The Cloisters(76)
“It’s about the figurine,” I said finally.
“What about it?” He didn’t seem anxious. If anything, he was defensive, his hands shoved tightly in his pockets.
“I know you stole it. I know it came from storage.”
He sighed and ran a hand through his hair. It hung limply, almost brushing the top of his shoulders.
“Ann—”
“Leo,” I said, my voice gaining strength, “you stole. From The Cloisters. And not just plants. I’ve seen the storage trays. There are a handful of other things missing.”
He shrugged and said nothing in response.
“Did Patrick find out?” I asked. I was facing him now, although still sitting in my chair.
At this, his head jerked up. “No. God, no. Ann. Patrick never knew. No one was even supposed to notice. You know what storage is like at the Met. Thousands of items. Works of art that will never see the light of day. Objects that aren’t rare enough, aren’t high quality enough. Objects that are too niche or from the wrong duchy. You name it. For every object in the gallery, there are two dozen in storage that have been deemed insufficient.”
“Why did you do it?”
“Why not?” he said. “It’s not like you’re not making questionable decisions in here every day. Deciding what has value and what doesn’t. When was the last time you took things without value seriously? That’s right, you don’t. You ignore everything that isn’t anointed as special or valuable or rare. Those objects in storage, some of them have been missing for years and no one ever raised the alarm. Because those objects have been forgotten. I’m giving them a second life. And sure, I’m making some money while I do it.”
It was, in a roundabout way, the same reason I had been drawn to the tarot cards, to my own work, to the objects that had been overlooked and just needed a champion. And in any case, Leo had always been honest with me. He was the kind of person, he once explained over warm beers, who believed that you could take what you wanted so long as it didn’t harm anyone. He had spit out a sunflower seed shell and added, Except for the rich. They deserve it. At the time I had thought it was an homage to anarchism, a punk sentiment turned life motto. But I realized now—and maybe I had then, too—that he meant it.
“Don’t you have debt?” he continued. “Don’t you struggle to make it work in this city on what they pay us here? Sure, Rachel doesn’t. But you, Ann. You haven’t tried to live here, day in and day out, with so little that you share your space with dozens of roommates who come and go. All of us working three, four, five jobs to get by. I did it so I could get space to write. To be experimental. So that I wasn’t getting ground down every day of my life. Isn’t that something you understand, Ann? Isn’t that why you’re here? To try to escape being ground down?”
I said nothing, but stared at him. He was right. It was exactly why I was here.
“How many pieces did you take? Total?” I asked.

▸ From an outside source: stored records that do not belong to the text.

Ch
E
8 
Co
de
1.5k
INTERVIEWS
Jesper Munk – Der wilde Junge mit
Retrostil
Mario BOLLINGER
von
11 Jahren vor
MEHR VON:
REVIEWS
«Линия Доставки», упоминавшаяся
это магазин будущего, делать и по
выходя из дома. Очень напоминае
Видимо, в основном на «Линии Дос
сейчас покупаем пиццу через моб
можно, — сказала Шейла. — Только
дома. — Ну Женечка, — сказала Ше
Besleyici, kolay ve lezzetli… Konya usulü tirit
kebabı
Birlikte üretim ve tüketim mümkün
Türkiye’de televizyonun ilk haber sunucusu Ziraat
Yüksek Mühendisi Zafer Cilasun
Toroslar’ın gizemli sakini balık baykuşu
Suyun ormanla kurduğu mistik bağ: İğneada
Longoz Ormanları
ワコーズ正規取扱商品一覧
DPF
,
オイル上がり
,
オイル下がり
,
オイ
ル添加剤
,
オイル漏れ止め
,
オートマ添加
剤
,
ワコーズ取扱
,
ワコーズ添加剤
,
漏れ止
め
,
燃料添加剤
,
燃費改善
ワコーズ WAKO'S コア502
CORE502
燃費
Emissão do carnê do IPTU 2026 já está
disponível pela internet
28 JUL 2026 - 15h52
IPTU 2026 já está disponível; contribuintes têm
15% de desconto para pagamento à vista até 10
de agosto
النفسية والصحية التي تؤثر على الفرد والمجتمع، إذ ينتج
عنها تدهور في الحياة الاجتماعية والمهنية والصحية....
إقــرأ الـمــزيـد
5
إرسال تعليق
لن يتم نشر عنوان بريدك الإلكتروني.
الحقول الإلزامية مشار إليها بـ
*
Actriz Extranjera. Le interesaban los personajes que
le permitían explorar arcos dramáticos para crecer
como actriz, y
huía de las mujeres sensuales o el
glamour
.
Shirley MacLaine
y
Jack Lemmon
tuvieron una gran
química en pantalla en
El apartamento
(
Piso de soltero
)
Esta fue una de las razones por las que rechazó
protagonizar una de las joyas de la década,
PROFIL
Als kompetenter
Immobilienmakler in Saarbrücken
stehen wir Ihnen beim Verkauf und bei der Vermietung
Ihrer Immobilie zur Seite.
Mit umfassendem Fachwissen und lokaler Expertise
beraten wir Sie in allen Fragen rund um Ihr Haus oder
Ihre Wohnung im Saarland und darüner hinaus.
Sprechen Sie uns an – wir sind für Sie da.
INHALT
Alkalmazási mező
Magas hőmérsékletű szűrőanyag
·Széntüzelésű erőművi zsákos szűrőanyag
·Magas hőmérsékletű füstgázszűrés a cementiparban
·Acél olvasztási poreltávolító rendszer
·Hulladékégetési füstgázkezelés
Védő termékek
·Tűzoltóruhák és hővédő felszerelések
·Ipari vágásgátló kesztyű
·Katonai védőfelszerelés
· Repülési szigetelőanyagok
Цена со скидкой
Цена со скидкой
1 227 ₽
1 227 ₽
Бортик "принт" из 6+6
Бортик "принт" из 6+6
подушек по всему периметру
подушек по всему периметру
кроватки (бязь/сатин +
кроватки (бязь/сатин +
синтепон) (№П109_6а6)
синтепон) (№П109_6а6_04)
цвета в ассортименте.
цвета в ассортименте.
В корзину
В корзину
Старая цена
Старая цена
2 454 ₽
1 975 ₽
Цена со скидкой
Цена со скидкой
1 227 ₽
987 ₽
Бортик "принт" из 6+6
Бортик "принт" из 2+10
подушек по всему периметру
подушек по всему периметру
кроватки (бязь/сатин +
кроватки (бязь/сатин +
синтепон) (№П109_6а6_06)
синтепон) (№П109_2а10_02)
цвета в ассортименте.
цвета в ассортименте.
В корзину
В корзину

He laughed. “You don’t even know, do you? You can’t tell which pieces are on loan or in Conservation and which ones were converted into writer’s grants and residencies. Art begetting art. It’s kind of beautiful if you think about it. The symmetry. The twinning.” He looked between the two of us, shaking his head. “I can’t believe you don’t get it.”
“What happened with Patrick?” Rachel finally asked. She had been quiet the whole time, not even watching our exchange, her gaze transfixed by the stained glass window at the end of the library.
“With Patrick?” Leo said. “Nothing happened with Patrick.”
Then, even if he was a little slower than we had been, I watched him realize the implications of the situation.
“You can’t be serious? You don’t think I—” He broke off, then started again. “No one even notices storage, least of all Patrick. He had no idea. I had nothing to do with what happened to Patrick. Nothing. I’m a thief. I have no problems stealing from people and places with all the money in the world, but I would never murder someone. Are you serious?”
“You’re the only one with motive,” I said, letting the statement out on an exhale, as if I had been holding it in since Leo entered the room.
“I don’t have a motive,” said Leo. “Patrick and I didn’t always see eye to eye, but I respected him. Everyone did.”
“But if he found out—” I said, as if the optics weren’t already clear.
“If he found out, I knew I would go to jail. So I made sure no one found out. Admit it, Ann, you wouldn’t have found out if you hadn’t been in my closet that day. I was scheduled to meet with my antiques dealer the day before, but I blew him off to spend the day with you. You’re the reason anyone even noticed. My weakness for you.”
He was looking at me, his voice had a thickness to it I had never heard, and I could feel the pain spreading from the palms of my hands to my stomach. I believed him. Leo was a criminal—that, I suppose, I had always known—but not that kind of criminal.
“We turned the information regarding the thefts over to Detective Murphy,” I finally admitted. It felt awful, sharing that piece of information. I had been the one to let the outside world in; I was the one who ripped the veil.
“You did what?” Leo said, his eyes still fixed on my face. “Ann. Come on.”